#### [What to produce]
If a line includes "blanket", copy it out of the entries.
+ + +
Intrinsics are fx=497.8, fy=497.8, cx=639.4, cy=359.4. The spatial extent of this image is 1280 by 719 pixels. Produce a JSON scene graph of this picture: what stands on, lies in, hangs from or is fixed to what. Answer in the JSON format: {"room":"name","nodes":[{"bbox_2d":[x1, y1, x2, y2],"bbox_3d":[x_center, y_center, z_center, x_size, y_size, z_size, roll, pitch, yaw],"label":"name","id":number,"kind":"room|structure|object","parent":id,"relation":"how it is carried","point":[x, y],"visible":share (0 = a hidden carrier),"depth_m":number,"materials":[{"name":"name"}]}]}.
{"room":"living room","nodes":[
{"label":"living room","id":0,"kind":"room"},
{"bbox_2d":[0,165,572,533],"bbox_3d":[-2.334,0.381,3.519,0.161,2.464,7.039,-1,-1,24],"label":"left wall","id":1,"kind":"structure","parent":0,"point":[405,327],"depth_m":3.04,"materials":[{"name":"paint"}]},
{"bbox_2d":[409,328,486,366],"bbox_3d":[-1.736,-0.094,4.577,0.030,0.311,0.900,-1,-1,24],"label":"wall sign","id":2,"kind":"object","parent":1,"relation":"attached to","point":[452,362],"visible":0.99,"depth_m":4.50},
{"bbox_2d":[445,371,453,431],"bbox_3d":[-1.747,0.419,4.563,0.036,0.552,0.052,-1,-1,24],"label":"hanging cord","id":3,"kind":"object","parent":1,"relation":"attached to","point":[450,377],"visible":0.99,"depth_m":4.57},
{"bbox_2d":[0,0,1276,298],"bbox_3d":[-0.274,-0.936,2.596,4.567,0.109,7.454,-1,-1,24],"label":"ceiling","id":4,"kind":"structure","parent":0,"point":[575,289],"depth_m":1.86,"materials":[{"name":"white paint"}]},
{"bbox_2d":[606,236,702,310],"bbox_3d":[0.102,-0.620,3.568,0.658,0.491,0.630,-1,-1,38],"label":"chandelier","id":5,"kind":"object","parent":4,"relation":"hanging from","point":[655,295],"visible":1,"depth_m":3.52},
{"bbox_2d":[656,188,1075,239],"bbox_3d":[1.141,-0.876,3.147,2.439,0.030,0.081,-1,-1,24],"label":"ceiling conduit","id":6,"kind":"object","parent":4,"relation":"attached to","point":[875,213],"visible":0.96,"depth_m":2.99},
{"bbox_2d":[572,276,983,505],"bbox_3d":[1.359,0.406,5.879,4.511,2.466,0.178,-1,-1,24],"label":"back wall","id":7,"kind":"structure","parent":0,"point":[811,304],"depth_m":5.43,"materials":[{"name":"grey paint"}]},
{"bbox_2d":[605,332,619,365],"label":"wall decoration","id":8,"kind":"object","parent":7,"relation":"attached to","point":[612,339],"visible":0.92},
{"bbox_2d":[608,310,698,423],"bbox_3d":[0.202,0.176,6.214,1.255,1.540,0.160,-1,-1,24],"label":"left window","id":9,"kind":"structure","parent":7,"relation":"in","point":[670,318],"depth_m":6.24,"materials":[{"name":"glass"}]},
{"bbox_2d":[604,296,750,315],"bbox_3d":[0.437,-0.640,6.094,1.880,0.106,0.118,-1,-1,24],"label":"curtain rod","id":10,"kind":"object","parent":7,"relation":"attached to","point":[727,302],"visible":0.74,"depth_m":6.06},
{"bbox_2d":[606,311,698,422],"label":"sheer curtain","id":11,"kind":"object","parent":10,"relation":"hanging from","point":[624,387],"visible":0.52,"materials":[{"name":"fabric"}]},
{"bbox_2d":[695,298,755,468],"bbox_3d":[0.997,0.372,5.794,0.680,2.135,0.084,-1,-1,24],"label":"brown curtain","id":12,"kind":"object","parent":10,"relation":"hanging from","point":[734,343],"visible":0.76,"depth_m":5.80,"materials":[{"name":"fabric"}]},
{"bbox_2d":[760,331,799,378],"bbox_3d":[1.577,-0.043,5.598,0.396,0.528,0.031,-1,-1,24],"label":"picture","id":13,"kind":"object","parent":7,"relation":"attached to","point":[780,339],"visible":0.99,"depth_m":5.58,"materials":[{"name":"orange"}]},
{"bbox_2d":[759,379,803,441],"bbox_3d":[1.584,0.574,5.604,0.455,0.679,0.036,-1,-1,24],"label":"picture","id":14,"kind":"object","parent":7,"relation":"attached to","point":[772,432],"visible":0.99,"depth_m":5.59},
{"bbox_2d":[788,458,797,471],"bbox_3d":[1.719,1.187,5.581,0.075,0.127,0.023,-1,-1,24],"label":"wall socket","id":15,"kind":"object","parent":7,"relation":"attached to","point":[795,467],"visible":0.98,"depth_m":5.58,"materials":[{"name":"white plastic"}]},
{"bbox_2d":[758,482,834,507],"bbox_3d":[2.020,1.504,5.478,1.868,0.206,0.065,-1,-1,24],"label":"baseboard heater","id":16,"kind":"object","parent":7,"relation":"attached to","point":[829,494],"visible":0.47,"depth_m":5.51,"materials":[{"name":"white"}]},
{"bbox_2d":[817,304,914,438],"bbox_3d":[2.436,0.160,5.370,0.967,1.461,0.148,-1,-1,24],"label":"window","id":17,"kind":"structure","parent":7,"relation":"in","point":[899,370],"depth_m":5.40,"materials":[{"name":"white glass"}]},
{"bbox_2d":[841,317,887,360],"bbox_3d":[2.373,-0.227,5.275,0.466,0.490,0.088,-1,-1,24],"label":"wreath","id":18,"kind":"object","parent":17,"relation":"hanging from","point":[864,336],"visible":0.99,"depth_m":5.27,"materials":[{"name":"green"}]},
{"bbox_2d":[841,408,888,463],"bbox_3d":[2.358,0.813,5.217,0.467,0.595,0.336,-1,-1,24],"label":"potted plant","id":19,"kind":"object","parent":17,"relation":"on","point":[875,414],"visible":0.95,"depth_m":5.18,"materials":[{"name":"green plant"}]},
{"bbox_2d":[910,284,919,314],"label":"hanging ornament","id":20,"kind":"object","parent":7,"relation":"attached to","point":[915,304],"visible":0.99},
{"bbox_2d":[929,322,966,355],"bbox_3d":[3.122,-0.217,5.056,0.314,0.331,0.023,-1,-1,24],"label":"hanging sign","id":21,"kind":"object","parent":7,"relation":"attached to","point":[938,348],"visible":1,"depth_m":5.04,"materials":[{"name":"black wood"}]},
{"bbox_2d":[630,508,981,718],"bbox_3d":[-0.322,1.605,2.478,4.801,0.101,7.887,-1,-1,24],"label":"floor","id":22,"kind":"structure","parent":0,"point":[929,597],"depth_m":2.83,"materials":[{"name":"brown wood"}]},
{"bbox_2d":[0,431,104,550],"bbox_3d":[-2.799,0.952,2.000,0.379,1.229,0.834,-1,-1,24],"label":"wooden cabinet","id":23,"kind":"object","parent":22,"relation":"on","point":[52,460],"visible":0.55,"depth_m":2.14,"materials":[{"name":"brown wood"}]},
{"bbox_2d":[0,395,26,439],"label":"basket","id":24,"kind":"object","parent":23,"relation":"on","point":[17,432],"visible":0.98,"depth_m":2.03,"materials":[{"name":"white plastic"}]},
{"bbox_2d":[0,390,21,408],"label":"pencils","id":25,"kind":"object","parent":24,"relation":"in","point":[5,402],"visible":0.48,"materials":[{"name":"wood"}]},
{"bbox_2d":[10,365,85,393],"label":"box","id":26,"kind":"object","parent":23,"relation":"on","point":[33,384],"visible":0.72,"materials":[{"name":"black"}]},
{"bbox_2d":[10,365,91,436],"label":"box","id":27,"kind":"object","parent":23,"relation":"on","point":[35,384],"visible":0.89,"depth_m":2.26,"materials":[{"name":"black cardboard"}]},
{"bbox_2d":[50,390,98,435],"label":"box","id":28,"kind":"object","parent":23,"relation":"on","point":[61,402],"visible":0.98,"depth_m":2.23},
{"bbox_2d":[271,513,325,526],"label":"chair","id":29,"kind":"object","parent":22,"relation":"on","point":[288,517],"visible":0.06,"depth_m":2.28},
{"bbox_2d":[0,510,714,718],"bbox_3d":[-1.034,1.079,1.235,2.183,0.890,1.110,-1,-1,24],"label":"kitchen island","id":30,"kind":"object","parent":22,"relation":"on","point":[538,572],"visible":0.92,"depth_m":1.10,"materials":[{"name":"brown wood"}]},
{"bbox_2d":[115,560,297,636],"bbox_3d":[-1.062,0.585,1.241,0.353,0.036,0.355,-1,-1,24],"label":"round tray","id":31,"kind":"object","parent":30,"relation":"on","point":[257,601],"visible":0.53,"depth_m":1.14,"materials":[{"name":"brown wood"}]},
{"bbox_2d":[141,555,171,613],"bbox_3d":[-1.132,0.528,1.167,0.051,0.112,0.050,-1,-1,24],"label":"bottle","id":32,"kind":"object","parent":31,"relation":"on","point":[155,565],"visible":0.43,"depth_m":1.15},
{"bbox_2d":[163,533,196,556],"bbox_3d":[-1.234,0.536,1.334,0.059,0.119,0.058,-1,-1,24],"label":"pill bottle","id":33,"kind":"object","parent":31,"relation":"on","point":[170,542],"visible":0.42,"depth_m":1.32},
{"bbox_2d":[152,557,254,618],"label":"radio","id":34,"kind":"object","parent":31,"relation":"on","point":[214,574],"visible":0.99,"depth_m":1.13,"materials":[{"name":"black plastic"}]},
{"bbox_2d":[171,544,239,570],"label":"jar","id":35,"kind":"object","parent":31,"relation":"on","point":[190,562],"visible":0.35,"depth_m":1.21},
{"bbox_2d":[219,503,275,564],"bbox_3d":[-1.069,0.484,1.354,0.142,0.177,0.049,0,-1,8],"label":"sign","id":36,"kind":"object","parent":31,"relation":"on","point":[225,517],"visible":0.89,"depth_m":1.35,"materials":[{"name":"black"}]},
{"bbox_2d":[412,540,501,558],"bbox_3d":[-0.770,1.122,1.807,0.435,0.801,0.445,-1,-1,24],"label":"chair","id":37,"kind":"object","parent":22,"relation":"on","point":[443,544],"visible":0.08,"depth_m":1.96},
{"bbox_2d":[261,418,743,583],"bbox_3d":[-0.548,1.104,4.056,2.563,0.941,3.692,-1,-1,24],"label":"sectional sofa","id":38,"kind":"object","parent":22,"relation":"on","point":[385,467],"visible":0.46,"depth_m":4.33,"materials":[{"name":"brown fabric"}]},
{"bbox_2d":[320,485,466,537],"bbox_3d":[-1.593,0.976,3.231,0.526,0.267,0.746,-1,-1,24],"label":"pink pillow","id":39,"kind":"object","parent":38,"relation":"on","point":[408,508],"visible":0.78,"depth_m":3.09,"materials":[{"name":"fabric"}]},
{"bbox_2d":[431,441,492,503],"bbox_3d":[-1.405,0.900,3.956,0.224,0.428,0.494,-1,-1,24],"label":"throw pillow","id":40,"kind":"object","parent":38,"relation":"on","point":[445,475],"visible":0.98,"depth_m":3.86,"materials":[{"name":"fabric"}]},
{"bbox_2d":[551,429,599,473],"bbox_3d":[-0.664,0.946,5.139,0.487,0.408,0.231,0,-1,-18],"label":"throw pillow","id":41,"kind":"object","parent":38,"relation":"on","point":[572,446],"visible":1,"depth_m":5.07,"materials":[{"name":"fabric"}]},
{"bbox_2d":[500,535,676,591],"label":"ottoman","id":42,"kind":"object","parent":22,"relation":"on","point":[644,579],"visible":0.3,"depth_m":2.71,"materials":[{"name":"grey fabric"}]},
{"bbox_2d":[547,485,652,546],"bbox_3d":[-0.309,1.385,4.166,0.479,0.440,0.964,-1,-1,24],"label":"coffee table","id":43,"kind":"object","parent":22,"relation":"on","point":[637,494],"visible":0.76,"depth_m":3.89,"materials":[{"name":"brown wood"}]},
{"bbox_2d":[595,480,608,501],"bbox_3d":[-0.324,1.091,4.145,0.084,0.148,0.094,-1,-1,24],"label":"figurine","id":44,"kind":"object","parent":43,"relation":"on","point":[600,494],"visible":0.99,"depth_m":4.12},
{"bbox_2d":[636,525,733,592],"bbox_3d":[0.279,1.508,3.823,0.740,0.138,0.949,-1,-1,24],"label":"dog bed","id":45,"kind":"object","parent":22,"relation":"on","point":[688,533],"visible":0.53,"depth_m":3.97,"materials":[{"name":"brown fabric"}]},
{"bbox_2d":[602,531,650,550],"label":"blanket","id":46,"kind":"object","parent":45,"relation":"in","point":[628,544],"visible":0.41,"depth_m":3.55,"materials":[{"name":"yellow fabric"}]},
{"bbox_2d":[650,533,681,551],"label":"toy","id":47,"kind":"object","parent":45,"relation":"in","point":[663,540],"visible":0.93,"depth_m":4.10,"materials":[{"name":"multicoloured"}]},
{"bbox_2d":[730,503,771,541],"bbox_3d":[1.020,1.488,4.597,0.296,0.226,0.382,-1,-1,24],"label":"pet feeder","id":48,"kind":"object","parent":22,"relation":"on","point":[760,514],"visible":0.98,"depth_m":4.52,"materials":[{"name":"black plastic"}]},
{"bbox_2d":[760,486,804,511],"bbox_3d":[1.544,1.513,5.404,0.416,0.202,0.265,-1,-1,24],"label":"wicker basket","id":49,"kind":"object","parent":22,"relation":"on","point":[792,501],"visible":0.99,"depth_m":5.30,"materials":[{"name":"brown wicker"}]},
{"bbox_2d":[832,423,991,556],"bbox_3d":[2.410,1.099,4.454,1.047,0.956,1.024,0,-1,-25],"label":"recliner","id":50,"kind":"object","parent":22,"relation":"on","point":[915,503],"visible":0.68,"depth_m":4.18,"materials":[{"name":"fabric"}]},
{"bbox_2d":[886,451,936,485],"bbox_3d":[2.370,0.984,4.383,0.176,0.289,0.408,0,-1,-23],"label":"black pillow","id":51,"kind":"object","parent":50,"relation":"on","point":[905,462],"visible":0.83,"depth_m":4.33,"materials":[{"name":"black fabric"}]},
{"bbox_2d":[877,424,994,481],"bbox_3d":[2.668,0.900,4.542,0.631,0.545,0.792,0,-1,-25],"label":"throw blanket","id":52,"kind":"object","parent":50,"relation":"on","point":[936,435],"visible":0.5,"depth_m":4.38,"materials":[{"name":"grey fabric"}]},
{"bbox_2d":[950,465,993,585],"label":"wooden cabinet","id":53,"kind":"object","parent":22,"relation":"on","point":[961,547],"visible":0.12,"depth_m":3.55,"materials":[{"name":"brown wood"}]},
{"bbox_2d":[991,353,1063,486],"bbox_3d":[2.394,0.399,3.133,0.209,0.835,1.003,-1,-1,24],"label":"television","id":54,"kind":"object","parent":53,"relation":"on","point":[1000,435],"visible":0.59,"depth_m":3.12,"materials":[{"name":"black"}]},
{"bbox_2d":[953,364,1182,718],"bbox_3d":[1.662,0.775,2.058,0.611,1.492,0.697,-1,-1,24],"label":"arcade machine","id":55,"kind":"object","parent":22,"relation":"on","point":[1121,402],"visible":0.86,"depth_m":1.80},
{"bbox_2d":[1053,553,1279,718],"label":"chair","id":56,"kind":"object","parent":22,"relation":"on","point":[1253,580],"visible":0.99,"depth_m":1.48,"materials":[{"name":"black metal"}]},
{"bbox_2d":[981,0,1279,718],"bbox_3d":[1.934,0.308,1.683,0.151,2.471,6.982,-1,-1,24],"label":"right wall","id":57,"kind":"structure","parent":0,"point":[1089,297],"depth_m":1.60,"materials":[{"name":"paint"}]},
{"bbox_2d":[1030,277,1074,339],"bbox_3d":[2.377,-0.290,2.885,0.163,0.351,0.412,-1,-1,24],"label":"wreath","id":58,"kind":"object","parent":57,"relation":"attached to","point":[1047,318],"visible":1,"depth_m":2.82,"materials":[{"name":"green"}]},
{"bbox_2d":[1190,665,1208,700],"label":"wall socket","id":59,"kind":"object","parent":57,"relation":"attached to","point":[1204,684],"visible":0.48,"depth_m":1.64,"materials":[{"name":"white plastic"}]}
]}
+ + +
#### [Result of this task]
{"bbox_2d":[602,531,650,550],"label":"blanket","id":46,"kind":"object","parent":45,"relation":"in","point":[628,544],"visible":0.41,"depth_m":3.55,"materials":[{"name":"yellow fabric"}]},
{"bbox_2d":[877,424,994,481],"bbox_3d":[2.668,0.900,4.542,0.631,0.545,0.792,0,-1,-25],"label":"throw blanket","id":52,"kind":"object","parent":50,"relation":"on","point":[936,435],"visible":0.5,"depth_m":4.38,"materials":[{"name":"grey fabric"}]},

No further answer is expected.